There is no doubt confidence can be a fickle bedfellow. Kearney argued that players aren’t impervious to self doubt.

“Elite athletes are no different to any other punter watching on from the stand. The player is still a human with the same thoughts, the same negative thoughts, the same positive thoughts; we are all the same, you know.

Negative thoughts

“You put a guy out on the field in front of 80,000 people, another few million people watching at home on TV, and you make a mistake, it will have that effect on anybody.”

The key is coping and he pointed out that being given the tools through working with sports psychologists and using other mechanisms is important in seeking to banish negative thoughts.”

In a week in which a World League in some form or another has been mooted, Kearney expressed his reservations specifically in relation to player welfare.

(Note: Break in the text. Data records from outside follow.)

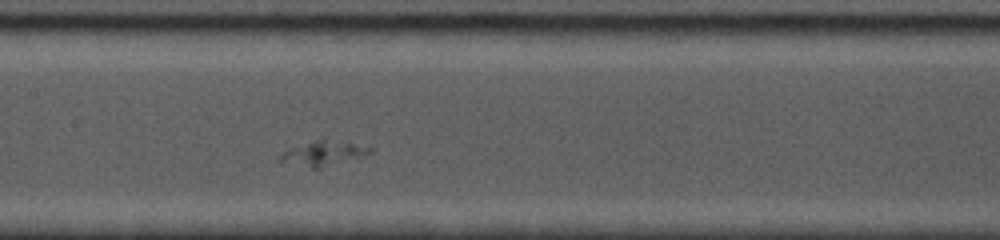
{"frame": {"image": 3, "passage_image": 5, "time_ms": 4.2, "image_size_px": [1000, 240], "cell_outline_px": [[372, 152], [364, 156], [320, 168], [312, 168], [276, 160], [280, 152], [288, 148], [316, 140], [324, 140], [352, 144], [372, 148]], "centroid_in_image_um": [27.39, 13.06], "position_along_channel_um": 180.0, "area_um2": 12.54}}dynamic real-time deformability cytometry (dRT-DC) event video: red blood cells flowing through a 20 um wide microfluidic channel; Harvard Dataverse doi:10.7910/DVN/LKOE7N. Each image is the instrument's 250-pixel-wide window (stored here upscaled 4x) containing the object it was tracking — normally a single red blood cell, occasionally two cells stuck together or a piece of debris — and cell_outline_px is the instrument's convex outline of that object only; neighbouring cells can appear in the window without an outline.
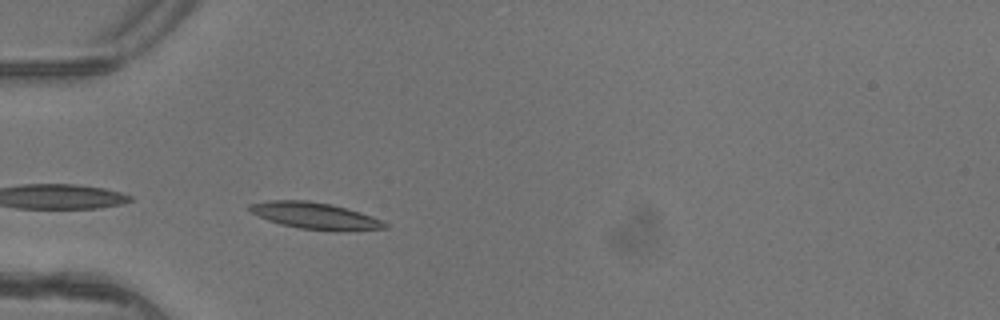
{"species": "common noctule bat (a hibernating species)", "species_latin": "Nyctalus noctula", "temperature_condition": "warm", "stored_images_in_passage": 3, "camera_frame_rate_fps": 3000, "um_per_image_px": 0.085, "animal": {"sex": "female"}, "frame": {"image": 1, "passage_image": 3, "time_ms": 0.667, "image_size_px": [1000, 320], "cell_outline_px": [[388, 228], [344, 232], [336, 232], [300, 228], [268, 220], [244, 208], [248, 204], [272, 200], [308, 200], [332, 204], [360, 212], [384, 220], [388, 224]], "centroid_in_image_um": [26.85, 18.35], "position_along_channel_um": 58.2, "area_um2": 21.27}}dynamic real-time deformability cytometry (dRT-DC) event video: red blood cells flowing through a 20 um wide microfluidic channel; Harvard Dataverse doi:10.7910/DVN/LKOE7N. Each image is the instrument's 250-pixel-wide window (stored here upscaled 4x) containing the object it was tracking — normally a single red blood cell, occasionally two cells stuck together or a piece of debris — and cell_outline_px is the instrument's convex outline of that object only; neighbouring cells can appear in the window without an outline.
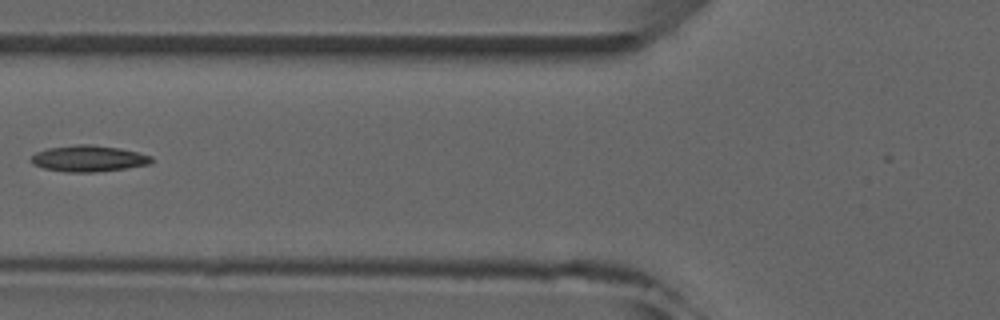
{"species": "common noctule bat (a hibernating species)", "species_latin": "Nyctalus noctula", "temperature_condition": "room temperature", "stored_images_in_passage": 5, "camera_frame_rate_fps": 3000, "um_per_image_px": 0.085, "animal": {"sex": "male", "forearm_length_mm": 52.5}, "frame": {"image": 1, "passage_image": 5, "time_ms": 4.667, "image_size_px": [1000, 320], "cell_outline_px": [[152, 160], [148, 164], [124, 168], [96, 172], [64, 172], [44, 168], [32, 164], [28, 160], [36, 152], [48, 148], [76, 144], [92, 144], [120, 148], [152, 156]], "centroid_in_image_um": [7.47, 13.47], "position_along_channel_um": 118.3, "area_um2": 18.38}}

“It’s the amount of travel, it’s the amount of games back to back on a weekly basis; for smaller countries like us with a smaller playing pool, it becomes very, very difficult and player welfare has to be very high up on that list.

“And all the messages that have come from the players are all about player welfare as opposed to anything financial about it. There hasn’t been a clear plan sent back yet, there’s been no structure that they’ve sent back and said categorically this is exactly what’s going to happen.

“So it’s all quite up in the air at the moment, but in the current format that has been spoken and suggested, it doesn’t really work for the players.”

Of more immediate import is the game against France. He knows that Sunday’s visitors will “sniff a little bit of blood” based on Ireland’s performances to date and highlighted the confidence that the French players will glean, retained en bloc, as a team and replacements from their victory over Scotland.

Ireland will seek to rediscover a swagger to their patterns, to project positivity in their demeanour but that is deed-led.

“We have got to step up and make some big plays and then that encourages other guys. We do try to energise each other, make each other feel really good, look really good by doing your own things off the ball. That might take a little bit of pressure off the guy outside you.

“So, it probably can be something that’s manufactured but we have got to give each other stuff to cheer about.”